The African Union (AU) Kwame Nkrumah Scientific Awards programme is one of the several bold steps taken by the AU Commission to boost and popularise Science and Technology in Africa through empowering African scientists, celebrating their achievements and promoting all efforts to transform scientific research into economic growth.
In his acceptance speech, Prof Wingfield spoke on behalf of himself and Prof Nabil Ibrahim of Egypt, a Professor in Textile Chemistry and Technology, who won the Award in the Basic Sciences, Technology and Innovation category.

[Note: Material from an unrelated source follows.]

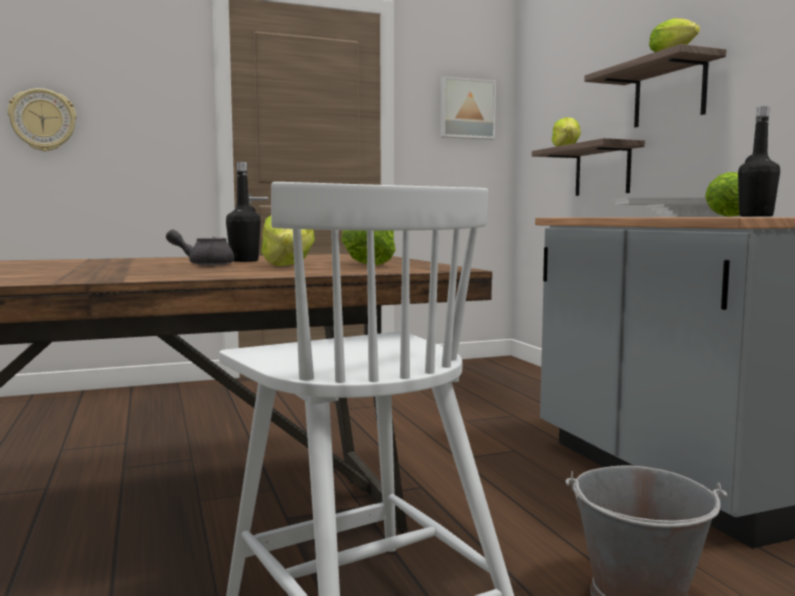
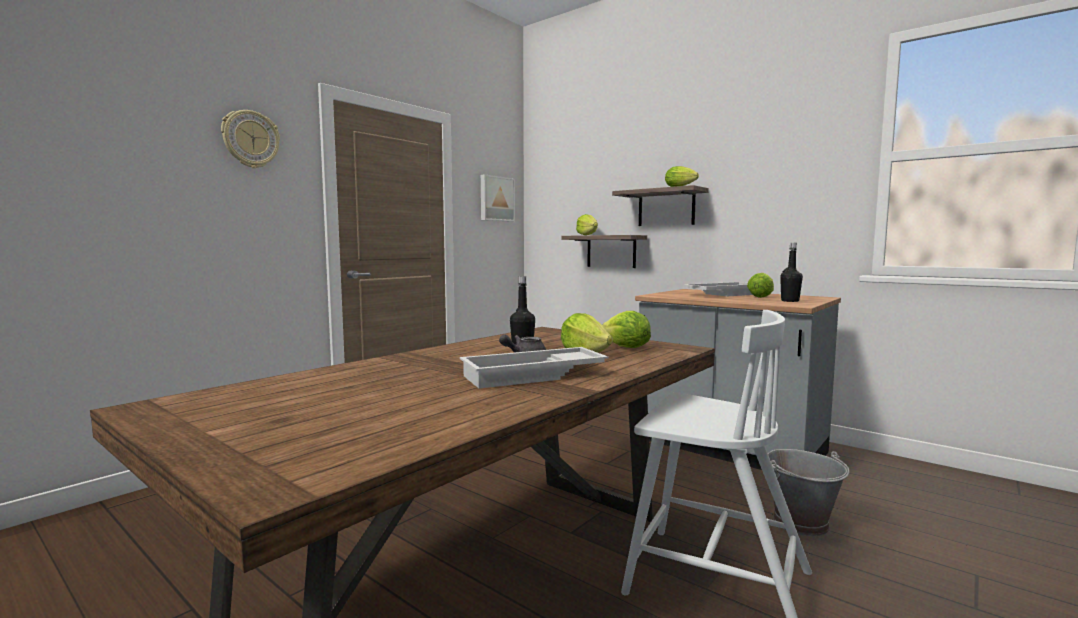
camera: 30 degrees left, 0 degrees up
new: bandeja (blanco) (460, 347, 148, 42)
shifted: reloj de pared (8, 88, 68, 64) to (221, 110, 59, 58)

Prof Wingfield said that “this award is deeply an illustration of the tremendous support for science and technology of our two home countries, Egypt and South Africa.” Speaking to an audience that included numerous heads of state and national leaders, he urged the leaders of Africa “to join forces and to seriously commit to building capacity in science and technology”. He made the further point that “what is needed is not only support, but sustained support over a long period of time.”
In 2012, Prof Wingfield was awarded the prestigious Johanna Westerdijk Award by the Centraalbureau voor Schimmelcultures (CBS) (Fungal Biodiversity Centre, the Netherlands), and also recently received an honorary DSc degree from the University of British Columbia and North Carolina State University.
He has published widely on the topic of tree health in more than 600 research papers and five books. He is an invited speaker and has made numerous prestigious presentations globally. Prof Wingfield has been elected as a fellow of scientific societies, including the Royal Society of South Africa, the Academy of Sciences of South Africa, the Southern African Society for Plant Pathology and the American Phytopathological Society. He is one of the few honorary members of the Mycological Society of America.